Gung hee fat choy! The Chinese believe certain foods must be eaten during Chinese New Year to bring blessings for the whole year. If you want a prosperous 2016, incorporate these eight foods into your diet this month.
Photos: Diane Lee
This rich vegetarian stew known as “jai” or “Buddha’s delight” is traditionally eaten by Buddhist monks. The Chinese usually eat jai on the first day of the lunar new year, which falls on Feb. 8 this year. A typical jai dish includes more than eight ingredients (eight is a lucky number in Chinese culture). We’re fans of Mei Sum Dim Sum’s generous serving of jai with bamboo shoots, snow peas, black mushrooms, napa cabbage, black fungus, water chestnuts, rice noodles, baby corn, ginkgo nuts and carrots.

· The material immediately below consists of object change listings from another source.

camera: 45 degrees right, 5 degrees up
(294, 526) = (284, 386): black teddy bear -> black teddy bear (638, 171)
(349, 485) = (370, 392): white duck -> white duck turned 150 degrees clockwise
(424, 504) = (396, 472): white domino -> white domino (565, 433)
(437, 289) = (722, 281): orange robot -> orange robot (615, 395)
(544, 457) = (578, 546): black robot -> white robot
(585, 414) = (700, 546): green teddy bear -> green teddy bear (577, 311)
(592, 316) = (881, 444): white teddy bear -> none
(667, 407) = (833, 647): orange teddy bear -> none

$12.95, Mei Sum Dim Sum, 1170 Nu‘uanu Ave., 531-3268
2. Long Noodles
If you want to live a long life, eat long noodles! At Little Village Noodle House, we recommend the dish with the longest noodles, chicken e-mein with enoki mushroom, to celebrate the new year. It’s considered unlucky to break the noodles, so be sure to eat it like spaghetti.

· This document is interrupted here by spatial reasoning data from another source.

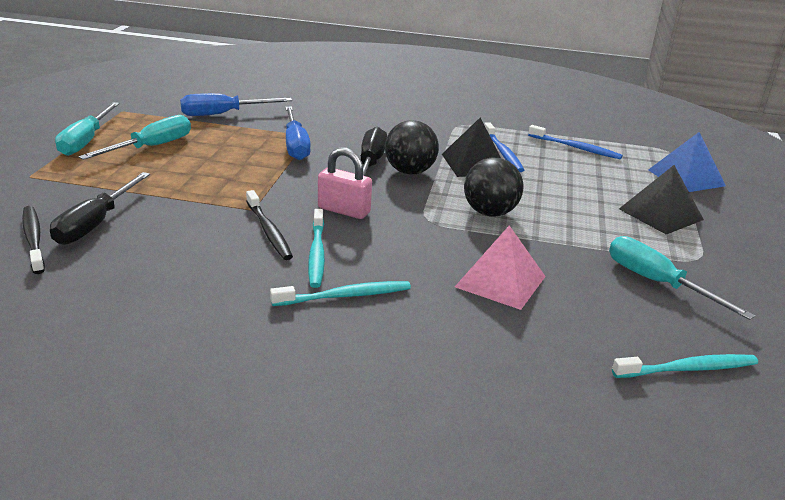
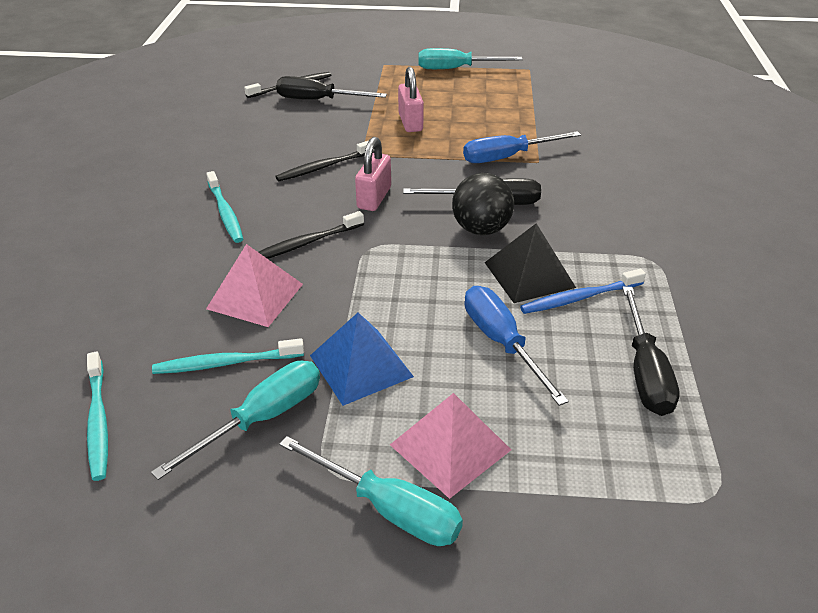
camera: 85 degrees right, 10 degrees up
(151, 147) = (460, 94): turquoise screwdriver -> turquoise screwdriver (388, 508)
(197, 177) = (410, 122): none -> pink padlock
(223, 114) = (558, 111): blue screwdriver -> blue screwdriver (501, 342)
(316, 254) = (289, 193): turquoise toothbrush -> turquoise toothbrush (225, 363)
(416, 251) = (305, 243): none -> black toothbrush
(490, 213) = (400, 288): black ball -> none
(576, 148) = (645, 371): blue toothbrush -> black screwdriver
(660, 214) = (450, 447): black pyramid -> pink pyramid
(686, 178) = (603, 502): blue pyramid -> blue pyramid (360, 366)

$12.95, Little Village Noodle House, 1113 Smith St., 545-3008
The shape of the Chinese dumpling looks like Chinese tael (gold). Try these fresh, homemade chicken dumplings from Regal Bakery to welcome wealth and prosperity for the rest of the year.

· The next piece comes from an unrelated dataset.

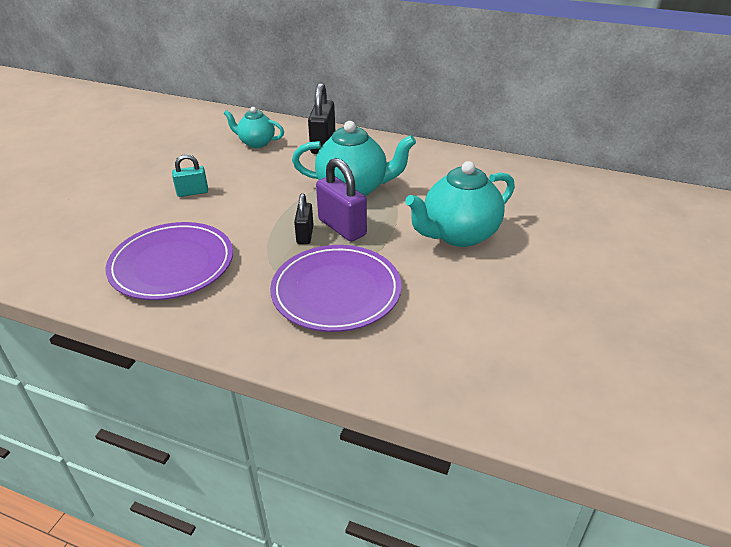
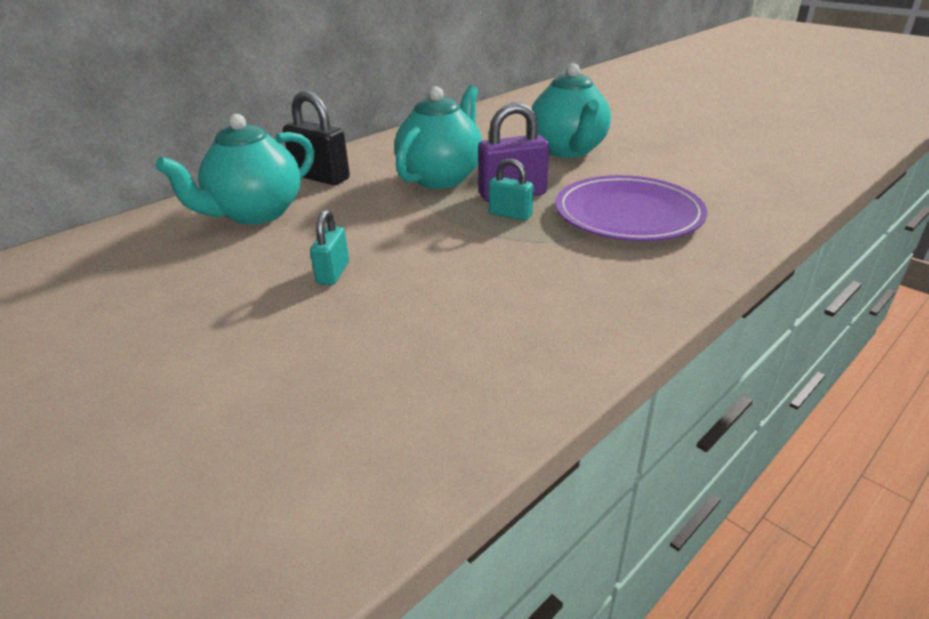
camera: 65 degrees left, 5 degrees down
(172, 265) = (510, 307): purple plate -> none
(256, 143) = (256, 213): turquoise teapot -> turquoise teapot, size x1.70
(305, 235) = (510, 215): black padlock -> turquoise padlock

$8.95, Regal Bakery, 100 N. Beretania St., 540-1000
4. Whole Fish
When you order fresh fish to celebrate Chinese New Year, the fish must come with the head and tail intact for a good year from start to finish. Order the fresh uhu steamed and garnished with ginger, green onion and soy sauce.
$18.95 per pound for uhu, Lobster King, 1180 S. King St., 944-8288, lobsterkinghi.com
5. Sweet candies
Add a little sweetness to your life in 2016 with these Chinese New Year candies from Chinatown. Sing Cheong Yuen Chinese Bakery has the widest variety, including favorites such as carrot, winter melon, lotus root, coconut slices, lemon kumquat, water chestnut and ginger. You’ll need eight different candies to usher in good luck for the year. Drop these candies into your tea on the morning of Chinese New Year to sweeten your day.
Sing Cheong Yuen Chinese Bakery, 1027 Maunakea St., 531-6688, singcheongyuanbakery.com
Pick up some oranges and tangerines at Chinatown or at your nearest grocery store for an abundance of good fortune.
It takes several hours to steam brown sugar, glutinous rice flour and water into this sticky, sweet mochi treat known as gau. The dough rising during the steaming process is symbolic of achieving heights in the new year. It’s best to eat gau fresh when the mochi is still soft and gooey.
$3.99 small, $6.50 medium, $12 large, Wing Cheong, 133 N. Hotel St., 531-4426
8. Gin Dui
The Chinese traditionally deep fry these mochi balls during the new year. The crunchy round puffs come with coconut, red bean paste or char siu filling. Always order fresh gin dui, not too burnt.